This is the story of an idealistic, somewhat naive young woman who became fascinated by South Africa while on a short visit there in the summer of 1991. Two years later, her degree in political science at the University of Calgary almost completed (the last two years focusing on African history and politics), Kendall Hunter returned to work as a volunteer photographer for an independent, anti-apartheid newspaper in Johannesburg. She has captured a crucial period in South African history from the point of view of an outsider, but one much better informed about that beautiful and confusing country than the average North American.

The "black taxis" of the title are an only partly effective solution to the problem of a huge work force living on the outskirts of a city without much public transport. Entrepreneurs who own fleets of these taxis can make a fortune if they can restrict competition by intimidation, riots, and, sometimes, murder. Hunter frequently found herself in danger as often through thoughtlessness as bravery, and was shot at more than once. Those who record the trouble spots of the world are often considered to be invasive and voyeuristic; Hunter's qualms about exploiting her subjects rarely stopped her from taking pictures, resulting in some of the book's most eloquent illustrations.

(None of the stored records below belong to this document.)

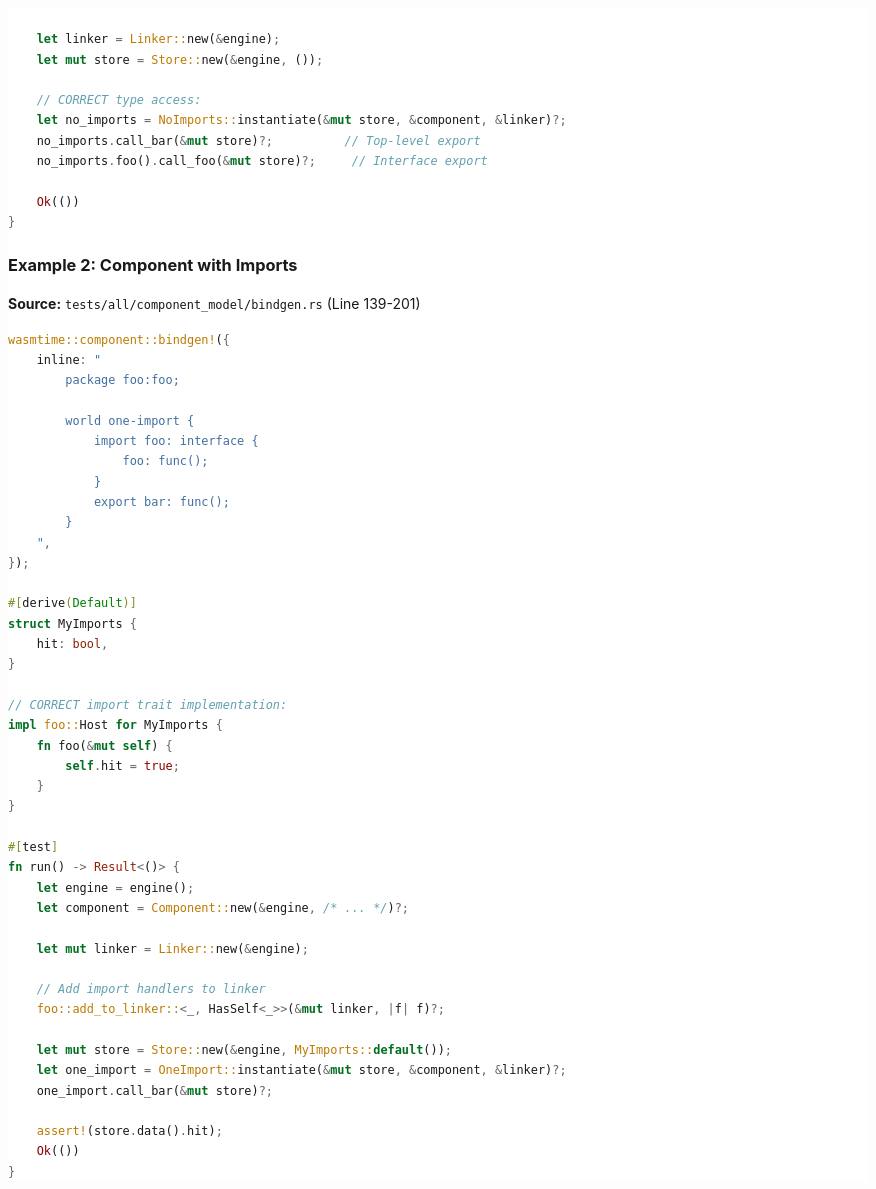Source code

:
 ```rust

    let linker = Linker::new(&engine);
    let mut store = Store::new(&engine, ());

    // CORRECT type access:
    let no_imports = NoImports::instantiate(&mut store, &component, &linker)?;
    no_imports.call_bar(&mut store)?;          // Top-level export
    no_imports.foo().call_foo(&mut store)?;     // Interface export

    Ok(())
}
```

### Example 2: Component with Imports

**Source:** `tests/all/component_model/bindgen.rs` (Line 139-201)

```rust
wasmtime::component::bindgen!({
    inline: "
        package foo:foo;

        world one-import {
            import foo: interface {
                foo: func();
            }
            export bar: func();
        }
    ",
});

#[derive(Default)]
struct MyImports {
    hit: bool,
}

// CORRECT import trait implementation:
impl foo::Host for MyImports {
    fn foo(&mut self) {
        self.hit = true;
    }
}

#[test]
fn run() -> Result<()> {
    let engine = engine();
    let component = Component::new(&engine, /* ... */)?;

    let mut linker = Linker::new(&engine);

    // Add import handlers to linker
    foo::add_to_linker::<_, HasSelf<_>>(&mut linker, |f| f)?;

    let mut store = Store::new(&engine, MyImports::default());
    let one_import = OneImport::instantiate(&mut store, &component, &linker)?;
    one_import.call_bar(&mut store)?;

    assert!(store.data().hit);
    Ok(())
}
```
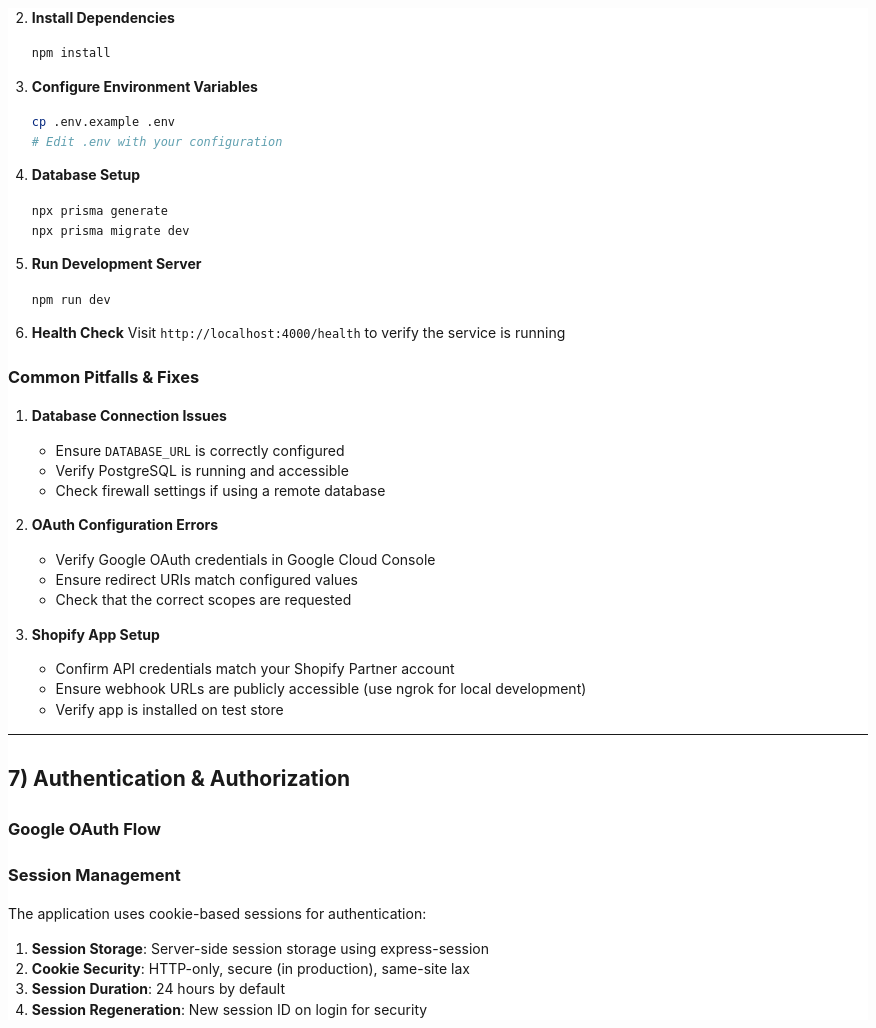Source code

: 2. **Install Dependencies**
   ```bash
   npm install
   ```

3. **Configure Environment Variables**
   ```bash
   cp .env.example .env
   # Edit .env with your configuration
   ```

4. **Database Setup**
   ```bash
   npx prisma generate
   npx prisma migrate dev
   ```

5. **Run Development Server**
   ```bash
   npm run dev
   ```

6. **Health Check**
   Visit `http://localhost:4000/health` to verify the service is running

### Common Pitfalls & Fixes

1. **Database Connection Issues**
   - Ensure `DATABASE_URL` is correctly configured
   - Verify PostgreSQL is running and accessible
   - Check firewall settings if using a remote database

2. **OAuth Configuration Errors**
   - Verify Google OAuth credentials in Google Cloud Console
   - Ensure redirect URIs match configured values
   - Check that the correct scopes are requested

3. **Shopify App Setup**
   - Confirm API credentials match your Shopify Partner account
   - Ensure webhook URLs are publicly accessible (use ngrok for local development)
   - Verify app is installed on test store

---

## 7) Authentication & Authorization

### Google OAuth Flow

### Session Management

The application uses cookie-based sessions for authentication:

1. **Session Storage**: Server-side session storage using express-session
2. **Cookie Security**: HTTP-only, secure (in production), same-site lax
3. **Session Duration**: 24 hours by default
4. **Session Regeneration**: New session ID on login for security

She asked a white homeless man if she could photograph him, and he challenged her, "You think a picture is going to say what it's like to live here?" She took the picture and says of the shot, "It captured what words had been incapable of expressing. His eyes...showed the unbridgeable gap that I had placed between us." A picture of a fourteen-year-old girl named Tsholofelo ("Expectations") shows an extraordinary mixture of pride and beauty and stubborn anger. Hunter and the girl had been rooming together. "What have you found out since you've got to know me?" asks Hunter. "That we are just the same," replies the girl. "Her bluntness hugged my heart," Hunter says.

Adolescents love this sort of stuff, and it is right that they should. Hunter's ingenuous style and innocent eye bring home a sense of hope, a clarity of moral vision, and truths that a more sophisticated angle might miss.

The book ends with a description of the 1994 election; all races could now vote in South Africa, if they were brave in the face of threats and were patient enough to stand in line all day. Such courage and patience, the reader realizes, will be tested over and over before this country can be secure. l

Susan Mason is a school librarian in Toronto. She is married to a South African, and last visited South Africa in 1993. Though older than Kendall Hunter, she is still occasionally thoughtless and naive.